UFC to potężna organizacja, które generuje ogromne zyski. W mieszanych sztukach walki obecne są wielkie pieniądze, gale przykuwają zainteresowanie sponsorów, a dla publiczności impreza to ogrom atrakcji. UFC ma na rynku stabilną i ugruntowaną pozycję.

Na światło dzienne wyszły nieznane dotąd fakty. Pozycja UFC może ulec zmianie. Czy tak się stanie? Otóż, do sądu w Kalifornii trafił pozew zbiorowy względem właściciela UFC. Autorami pozwu są byłe i obecne gwiazdy UFC, które zarzucają włodarzowi nieuczciwe praktyki. Okazuje się, że właściciel UFC zaniża płace zawodnikom, stosuje praktyki monopolistyczne oraz niszczy konkurencję. Takie są oskarżenia zawodników mieszanych sztuk walki. Czy znajdą one potwierdzenie?
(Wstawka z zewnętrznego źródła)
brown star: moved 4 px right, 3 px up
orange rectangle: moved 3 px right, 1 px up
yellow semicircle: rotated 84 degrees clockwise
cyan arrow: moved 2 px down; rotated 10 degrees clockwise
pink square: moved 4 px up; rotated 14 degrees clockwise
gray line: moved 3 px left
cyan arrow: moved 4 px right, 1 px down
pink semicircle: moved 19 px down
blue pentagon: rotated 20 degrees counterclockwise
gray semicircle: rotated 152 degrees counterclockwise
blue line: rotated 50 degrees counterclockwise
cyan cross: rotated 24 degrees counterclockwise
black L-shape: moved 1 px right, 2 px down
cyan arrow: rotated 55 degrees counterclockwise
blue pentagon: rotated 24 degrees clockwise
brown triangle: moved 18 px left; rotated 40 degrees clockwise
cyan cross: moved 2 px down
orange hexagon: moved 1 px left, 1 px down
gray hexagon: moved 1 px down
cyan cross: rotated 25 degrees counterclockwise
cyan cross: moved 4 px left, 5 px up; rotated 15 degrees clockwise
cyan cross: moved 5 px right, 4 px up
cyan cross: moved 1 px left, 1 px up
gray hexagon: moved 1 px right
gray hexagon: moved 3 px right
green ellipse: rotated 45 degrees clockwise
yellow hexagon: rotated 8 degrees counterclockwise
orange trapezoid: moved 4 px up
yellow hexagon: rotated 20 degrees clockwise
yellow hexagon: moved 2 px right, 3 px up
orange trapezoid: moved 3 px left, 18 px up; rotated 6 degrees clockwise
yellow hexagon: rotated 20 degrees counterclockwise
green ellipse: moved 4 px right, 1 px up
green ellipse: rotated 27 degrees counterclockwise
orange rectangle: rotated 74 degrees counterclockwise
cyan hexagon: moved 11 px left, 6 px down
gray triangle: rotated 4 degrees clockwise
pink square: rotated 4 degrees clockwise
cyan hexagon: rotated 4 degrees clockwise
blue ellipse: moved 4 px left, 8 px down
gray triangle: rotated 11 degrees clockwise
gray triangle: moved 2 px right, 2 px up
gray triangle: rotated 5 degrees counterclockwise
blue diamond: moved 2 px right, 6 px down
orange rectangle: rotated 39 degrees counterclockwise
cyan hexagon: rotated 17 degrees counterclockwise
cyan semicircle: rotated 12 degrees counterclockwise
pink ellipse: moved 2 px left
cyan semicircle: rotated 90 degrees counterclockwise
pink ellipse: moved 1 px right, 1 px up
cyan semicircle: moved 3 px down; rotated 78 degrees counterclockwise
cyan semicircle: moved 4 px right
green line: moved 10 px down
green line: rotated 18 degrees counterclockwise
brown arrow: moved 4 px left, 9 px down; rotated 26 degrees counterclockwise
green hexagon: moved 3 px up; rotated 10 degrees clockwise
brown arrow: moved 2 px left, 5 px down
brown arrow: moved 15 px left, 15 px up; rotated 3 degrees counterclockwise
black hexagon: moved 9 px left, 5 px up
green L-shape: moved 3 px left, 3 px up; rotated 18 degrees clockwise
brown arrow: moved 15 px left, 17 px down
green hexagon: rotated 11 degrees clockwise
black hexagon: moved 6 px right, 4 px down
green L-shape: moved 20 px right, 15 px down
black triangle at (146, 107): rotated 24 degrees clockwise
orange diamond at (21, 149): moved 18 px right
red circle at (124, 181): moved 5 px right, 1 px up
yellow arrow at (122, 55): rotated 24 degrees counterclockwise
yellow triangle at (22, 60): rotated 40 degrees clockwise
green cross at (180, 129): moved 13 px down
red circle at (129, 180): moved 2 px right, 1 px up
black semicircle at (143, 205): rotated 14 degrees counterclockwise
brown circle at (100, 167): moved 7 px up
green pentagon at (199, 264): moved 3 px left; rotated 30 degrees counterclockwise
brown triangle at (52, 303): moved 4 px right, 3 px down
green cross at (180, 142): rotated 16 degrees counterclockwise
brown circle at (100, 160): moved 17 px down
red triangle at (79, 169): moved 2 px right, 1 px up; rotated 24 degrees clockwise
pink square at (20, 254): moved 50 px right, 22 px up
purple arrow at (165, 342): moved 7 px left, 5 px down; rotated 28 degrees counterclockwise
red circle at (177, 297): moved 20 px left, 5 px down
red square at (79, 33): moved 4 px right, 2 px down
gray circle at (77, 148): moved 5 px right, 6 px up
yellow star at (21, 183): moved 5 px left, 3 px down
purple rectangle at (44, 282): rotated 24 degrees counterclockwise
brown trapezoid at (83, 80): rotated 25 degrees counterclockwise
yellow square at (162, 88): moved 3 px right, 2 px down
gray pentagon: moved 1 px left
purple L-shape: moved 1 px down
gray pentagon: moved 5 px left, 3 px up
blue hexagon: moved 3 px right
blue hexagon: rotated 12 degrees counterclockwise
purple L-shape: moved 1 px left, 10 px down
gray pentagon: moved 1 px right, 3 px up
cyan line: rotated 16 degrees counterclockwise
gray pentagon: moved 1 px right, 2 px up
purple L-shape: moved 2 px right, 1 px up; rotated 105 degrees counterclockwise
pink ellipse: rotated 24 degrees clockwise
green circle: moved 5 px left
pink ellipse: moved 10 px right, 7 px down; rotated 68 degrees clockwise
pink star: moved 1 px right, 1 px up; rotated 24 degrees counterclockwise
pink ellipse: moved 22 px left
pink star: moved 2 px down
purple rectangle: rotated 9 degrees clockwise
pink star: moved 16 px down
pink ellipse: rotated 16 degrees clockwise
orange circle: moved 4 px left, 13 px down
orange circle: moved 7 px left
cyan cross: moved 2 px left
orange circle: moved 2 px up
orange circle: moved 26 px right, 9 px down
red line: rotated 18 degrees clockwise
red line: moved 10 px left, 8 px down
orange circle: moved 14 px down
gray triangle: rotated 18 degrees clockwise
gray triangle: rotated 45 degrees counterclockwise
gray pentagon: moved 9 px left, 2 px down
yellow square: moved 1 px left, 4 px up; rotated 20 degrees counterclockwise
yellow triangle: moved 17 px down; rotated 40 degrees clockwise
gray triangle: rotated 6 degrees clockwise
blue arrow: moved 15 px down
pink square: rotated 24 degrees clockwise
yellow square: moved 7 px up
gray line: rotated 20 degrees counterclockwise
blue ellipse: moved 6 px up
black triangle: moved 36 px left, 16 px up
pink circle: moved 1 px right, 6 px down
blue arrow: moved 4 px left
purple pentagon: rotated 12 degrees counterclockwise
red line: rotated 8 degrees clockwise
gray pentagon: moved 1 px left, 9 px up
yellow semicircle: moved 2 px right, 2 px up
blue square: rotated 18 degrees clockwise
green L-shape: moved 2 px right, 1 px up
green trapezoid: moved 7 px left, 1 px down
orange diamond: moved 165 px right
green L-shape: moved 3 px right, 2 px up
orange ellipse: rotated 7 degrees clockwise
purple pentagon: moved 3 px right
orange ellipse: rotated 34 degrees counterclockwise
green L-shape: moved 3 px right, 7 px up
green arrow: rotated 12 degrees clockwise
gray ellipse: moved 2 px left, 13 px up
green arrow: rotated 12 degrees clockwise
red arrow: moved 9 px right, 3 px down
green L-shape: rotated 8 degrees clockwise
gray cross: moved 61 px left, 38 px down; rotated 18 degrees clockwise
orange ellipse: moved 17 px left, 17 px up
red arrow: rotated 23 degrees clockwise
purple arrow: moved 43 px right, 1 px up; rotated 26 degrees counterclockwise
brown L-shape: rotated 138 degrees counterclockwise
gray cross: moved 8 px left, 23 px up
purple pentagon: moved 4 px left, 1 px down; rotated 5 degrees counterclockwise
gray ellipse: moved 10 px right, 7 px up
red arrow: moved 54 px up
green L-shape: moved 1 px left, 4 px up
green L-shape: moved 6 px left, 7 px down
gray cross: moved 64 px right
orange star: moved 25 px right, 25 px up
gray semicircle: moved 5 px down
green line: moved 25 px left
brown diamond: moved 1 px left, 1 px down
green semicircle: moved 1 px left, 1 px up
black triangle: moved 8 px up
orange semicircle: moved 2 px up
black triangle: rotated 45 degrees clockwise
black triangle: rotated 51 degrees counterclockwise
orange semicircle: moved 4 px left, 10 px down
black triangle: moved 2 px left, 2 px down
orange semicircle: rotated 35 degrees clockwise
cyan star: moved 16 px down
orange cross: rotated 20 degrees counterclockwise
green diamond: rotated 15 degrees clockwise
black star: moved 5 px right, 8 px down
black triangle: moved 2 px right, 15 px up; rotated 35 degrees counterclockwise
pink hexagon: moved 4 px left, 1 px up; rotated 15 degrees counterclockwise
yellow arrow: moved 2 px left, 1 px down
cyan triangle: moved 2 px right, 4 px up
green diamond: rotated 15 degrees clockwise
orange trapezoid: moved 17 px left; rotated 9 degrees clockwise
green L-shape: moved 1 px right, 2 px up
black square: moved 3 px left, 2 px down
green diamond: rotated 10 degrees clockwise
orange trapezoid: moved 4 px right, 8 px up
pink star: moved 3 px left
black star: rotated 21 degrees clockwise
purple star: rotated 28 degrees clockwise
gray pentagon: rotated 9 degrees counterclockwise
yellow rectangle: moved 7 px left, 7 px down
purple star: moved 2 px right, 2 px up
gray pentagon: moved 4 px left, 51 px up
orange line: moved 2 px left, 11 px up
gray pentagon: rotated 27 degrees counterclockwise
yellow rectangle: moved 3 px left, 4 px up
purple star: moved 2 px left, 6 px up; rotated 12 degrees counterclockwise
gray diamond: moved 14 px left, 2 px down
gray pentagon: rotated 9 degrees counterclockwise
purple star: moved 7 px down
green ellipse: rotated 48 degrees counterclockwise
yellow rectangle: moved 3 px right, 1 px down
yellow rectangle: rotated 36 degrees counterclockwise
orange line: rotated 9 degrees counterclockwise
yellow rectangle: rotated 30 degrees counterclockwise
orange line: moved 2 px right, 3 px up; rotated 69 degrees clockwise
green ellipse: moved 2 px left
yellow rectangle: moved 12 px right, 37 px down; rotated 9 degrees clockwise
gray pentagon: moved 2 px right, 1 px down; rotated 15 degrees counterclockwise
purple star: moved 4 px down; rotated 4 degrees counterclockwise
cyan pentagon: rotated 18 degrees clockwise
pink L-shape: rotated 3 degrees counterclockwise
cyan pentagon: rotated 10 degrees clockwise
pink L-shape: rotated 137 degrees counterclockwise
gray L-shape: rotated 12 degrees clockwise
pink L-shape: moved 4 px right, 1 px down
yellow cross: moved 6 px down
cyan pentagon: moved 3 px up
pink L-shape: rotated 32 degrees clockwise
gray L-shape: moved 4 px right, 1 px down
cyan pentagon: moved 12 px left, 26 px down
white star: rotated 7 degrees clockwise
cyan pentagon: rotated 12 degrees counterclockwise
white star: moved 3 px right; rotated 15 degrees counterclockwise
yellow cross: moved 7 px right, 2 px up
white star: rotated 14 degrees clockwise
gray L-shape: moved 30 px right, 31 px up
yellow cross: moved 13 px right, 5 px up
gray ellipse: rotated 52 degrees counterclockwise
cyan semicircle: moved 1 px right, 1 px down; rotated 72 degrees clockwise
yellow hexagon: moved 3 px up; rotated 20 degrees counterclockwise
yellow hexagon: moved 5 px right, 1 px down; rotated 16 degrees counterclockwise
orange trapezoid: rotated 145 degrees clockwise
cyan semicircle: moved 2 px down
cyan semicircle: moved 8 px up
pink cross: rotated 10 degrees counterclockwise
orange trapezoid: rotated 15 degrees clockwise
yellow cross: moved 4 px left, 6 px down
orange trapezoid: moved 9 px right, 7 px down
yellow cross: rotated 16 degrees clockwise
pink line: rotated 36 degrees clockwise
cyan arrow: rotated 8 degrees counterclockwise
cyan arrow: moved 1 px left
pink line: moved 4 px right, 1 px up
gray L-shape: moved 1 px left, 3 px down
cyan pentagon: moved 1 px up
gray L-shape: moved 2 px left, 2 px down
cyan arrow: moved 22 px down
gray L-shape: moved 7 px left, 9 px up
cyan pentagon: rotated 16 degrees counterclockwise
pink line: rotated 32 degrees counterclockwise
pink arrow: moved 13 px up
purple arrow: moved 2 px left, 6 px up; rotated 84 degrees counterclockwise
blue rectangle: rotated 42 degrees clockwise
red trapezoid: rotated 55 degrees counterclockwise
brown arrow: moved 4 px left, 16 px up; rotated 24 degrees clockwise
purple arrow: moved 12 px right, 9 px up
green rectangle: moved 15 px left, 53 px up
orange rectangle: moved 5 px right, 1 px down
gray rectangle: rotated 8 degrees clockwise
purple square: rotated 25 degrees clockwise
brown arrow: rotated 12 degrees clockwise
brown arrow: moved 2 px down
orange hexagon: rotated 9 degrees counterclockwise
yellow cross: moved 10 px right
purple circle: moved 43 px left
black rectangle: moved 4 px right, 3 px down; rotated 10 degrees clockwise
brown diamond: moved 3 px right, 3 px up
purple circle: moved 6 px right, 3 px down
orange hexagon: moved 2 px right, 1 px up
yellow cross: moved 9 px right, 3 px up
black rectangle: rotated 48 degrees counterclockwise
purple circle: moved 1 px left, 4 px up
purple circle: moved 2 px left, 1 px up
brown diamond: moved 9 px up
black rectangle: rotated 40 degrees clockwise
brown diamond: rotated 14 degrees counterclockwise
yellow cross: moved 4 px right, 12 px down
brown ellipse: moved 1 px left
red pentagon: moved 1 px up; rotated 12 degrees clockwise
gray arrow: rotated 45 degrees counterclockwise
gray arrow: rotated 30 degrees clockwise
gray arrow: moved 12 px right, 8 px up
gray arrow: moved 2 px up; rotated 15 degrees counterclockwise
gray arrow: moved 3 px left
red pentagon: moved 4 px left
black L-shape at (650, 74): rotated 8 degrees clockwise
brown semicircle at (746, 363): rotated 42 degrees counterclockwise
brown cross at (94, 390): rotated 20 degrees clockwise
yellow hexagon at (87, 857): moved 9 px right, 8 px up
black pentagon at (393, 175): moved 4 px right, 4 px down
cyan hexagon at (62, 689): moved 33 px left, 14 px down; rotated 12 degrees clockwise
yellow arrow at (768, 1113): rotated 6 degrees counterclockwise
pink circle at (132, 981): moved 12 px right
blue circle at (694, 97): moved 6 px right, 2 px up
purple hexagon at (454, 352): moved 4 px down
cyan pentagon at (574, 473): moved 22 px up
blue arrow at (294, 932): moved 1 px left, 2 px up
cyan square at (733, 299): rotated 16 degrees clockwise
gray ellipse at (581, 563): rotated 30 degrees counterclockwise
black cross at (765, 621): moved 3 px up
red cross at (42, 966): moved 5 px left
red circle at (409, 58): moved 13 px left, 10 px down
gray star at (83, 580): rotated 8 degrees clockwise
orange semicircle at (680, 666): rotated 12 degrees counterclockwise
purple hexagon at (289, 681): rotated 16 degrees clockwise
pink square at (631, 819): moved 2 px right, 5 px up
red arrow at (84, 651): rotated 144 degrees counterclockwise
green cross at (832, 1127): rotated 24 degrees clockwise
Jakie stanowisko zajmie sąd?

Wedle oskarżycieli właściciel UFC przede wszystkim prowadzi praktyki monopolistyczne w celu niszczenia konkurencji oraz ograniczenia zarobków zawodników. Zawodnicy podkreślają, że organizacja zabrania im współpracy z innymi promotorami MMA, czerpie zyski z zawodniczych umów i ogranicza fighterom możliwość zarabiania. Dodatkowo całą sytuację podgrzewa umowa z Reebokiem. Od czerwca 2015 roku  wszyscy zawodnicy będą zobowiązani występować w strojach tej firmy, ale wiąże się to z dodatkowymi obostrzeniami. Kontrakt wart jest 70 milionów dolarów, środki mają być rozwiązane między fighterów, ale… Właśnie jest pewne ale. Zawodnicy nie mogą eksponować podczas gal logotypów swoich sponsorów indywidualnych.

Dodatkowo, zarobki zawodników spadają. W porównaniu z poprzednim rokiem dochód spadł przeciętnie o 15 tysięcy dolarów. De facto do kieszeni zawodników trafiają kwoty zdecydowanie niższe niż te, które fighterzy mogliby otrzymać funkcjonując na wolnorynkowych zasadach. Pełnomocnicy zawodników, którzy złożyli pozew podkreślają, że ich klienci zarabiają zdecydowanie mniej niż powinni. Ryzyko występów w MMA jest ogromne. Zawodnicy powinni współmiernie partycypować w zyskach organizacji, jednakże właściciel UFC jest innego zdania.

Pewne jest, że sprawa tak szybko nie znajdzie rozwiązania. Pozywający podkreślają, iż są przygotowani na długą batalię sądową. Podobne sprawy mogą trwać nawet pięć lat i być bardzo kosztowne. Obie strony wysuwają przeciw sobie najcięższe działa. Zawodników reprezentować będzie m.in. Cohen Milstein Law Firm, która wynegocjowała 450 milionów dolarów za ugodę w głośnym procesie przeciw Apple. Po stronie UFC pracować będą firmy Boies, Schiller i Flexner LPP.

Zapowiada się długa batalia, jednakże doniesienia na temat praktyk stosowanych przez UFC mogą mieć silny wpływ na odbiór organizacji przez społeczeństwo. Czy tak będzie? Być może UFC zastosuje określone zabiegi marketingowe, aby nie stracić ogromnych pieniędzy. Tak naprawdę, do czasu wyroków sądu sprawa jest otwarta. Zawodnicy walczą o siebie, pieniądze i prawo do godności. UFC zdobyła na rynku wiodącą pozycję w dużej mierze dzięki klasowym zawodnikom. Wydaje się naturalne, że wdzięczność jest czymś normalnym. Bo z niewolnika nie ma pracownika. Zawodnicy walczą o swoje. Problem w tym, że UFC też. W tym sporze to organizacja może stracić więcej. Prawdziwa wojna na szczycie.